An undisclosed number of Seagate’s Maxtor Basics Personal Storage 3200 units have shipped with a virus that steals passwords to online games—including World of Warcraft—the company is warning customers.

Seagate got the head’s up from Kaspersky Labs, which identified the virus as Virus.Win32.AutoRun.ah. The virus deletes similar viruses and can disable virus detection software as well.

According to the company, the issue only affects a small number of units produced by a Maxtor sub-contract manufacturer located in China. The company states that the problem at the Chinese facility has already been solved and the new units don’t have such a “feature”.

It seems that this incident was a special dedication for Chinese MMO gamers, as the virus mainly affect Chinese titles (well, that and World of Warcraft).

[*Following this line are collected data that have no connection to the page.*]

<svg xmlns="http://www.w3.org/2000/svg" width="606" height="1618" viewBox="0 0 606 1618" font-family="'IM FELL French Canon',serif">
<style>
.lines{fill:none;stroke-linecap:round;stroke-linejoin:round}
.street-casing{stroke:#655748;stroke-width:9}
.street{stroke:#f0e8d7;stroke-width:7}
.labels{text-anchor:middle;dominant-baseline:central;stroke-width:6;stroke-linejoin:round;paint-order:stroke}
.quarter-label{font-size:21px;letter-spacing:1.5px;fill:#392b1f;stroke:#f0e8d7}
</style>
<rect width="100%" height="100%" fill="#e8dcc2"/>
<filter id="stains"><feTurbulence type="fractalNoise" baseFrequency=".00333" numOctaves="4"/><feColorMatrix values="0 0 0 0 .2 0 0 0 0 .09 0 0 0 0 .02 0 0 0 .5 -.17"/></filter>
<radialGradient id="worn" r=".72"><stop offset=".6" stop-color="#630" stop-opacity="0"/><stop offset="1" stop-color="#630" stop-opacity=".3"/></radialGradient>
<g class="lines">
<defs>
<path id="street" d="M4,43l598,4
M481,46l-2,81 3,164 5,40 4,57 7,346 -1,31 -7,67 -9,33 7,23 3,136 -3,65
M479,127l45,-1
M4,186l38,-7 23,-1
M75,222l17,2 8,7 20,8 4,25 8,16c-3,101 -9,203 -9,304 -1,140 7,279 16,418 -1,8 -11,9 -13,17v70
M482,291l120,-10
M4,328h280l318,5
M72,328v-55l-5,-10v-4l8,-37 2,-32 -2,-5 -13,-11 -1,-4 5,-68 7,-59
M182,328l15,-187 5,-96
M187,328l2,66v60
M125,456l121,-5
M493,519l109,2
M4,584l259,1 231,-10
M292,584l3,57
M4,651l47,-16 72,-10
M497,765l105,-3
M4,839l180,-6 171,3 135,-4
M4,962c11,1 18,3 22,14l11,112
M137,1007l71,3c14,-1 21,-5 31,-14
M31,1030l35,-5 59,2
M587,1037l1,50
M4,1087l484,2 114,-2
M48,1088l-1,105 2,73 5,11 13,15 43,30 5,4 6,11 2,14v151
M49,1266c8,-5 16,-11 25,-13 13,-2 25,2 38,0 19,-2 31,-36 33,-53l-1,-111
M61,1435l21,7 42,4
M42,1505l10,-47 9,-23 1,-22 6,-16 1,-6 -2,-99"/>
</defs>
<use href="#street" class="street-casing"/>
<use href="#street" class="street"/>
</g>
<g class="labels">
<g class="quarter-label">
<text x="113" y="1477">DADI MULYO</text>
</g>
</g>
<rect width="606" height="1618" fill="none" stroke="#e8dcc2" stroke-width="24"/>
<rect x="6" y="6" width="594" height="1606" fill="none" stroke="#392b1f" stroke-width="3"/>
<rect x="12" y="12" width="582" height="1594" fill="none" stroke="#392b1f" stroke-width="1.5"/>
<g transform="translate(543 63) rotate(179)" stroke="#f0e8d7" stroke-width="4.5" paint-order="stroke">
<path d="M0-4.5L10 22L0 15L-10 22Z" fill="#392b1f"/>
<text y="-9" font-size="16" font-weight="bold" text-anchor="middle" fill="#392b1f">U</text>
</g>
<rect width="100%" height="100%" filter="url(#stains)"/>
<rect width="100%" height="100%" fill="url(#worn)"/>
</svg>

Seagate’s list of affected games features the following:

  • WSGame
  • 91.com
  • QQ
  • Woool
  • rxjh.17game.com
  • TianLongBaBu
  • AskTao
  • Perfect World (Wanmei Shijie)
  • World of Warcraft

This isn’t the first time that subcontractors have been blamed for virus infections on storage media. A year ago, Apple shipped a number of Video iPod systems infected with a virus. The company blamed a contract manufacturer for the problem.

Security experts say that it’s easy for this kind of thing to happen, if one PC in the testing, manufacturing and quality assurance chain is infected. In the iPod video case, the hard drives were infected with Windows-based virus.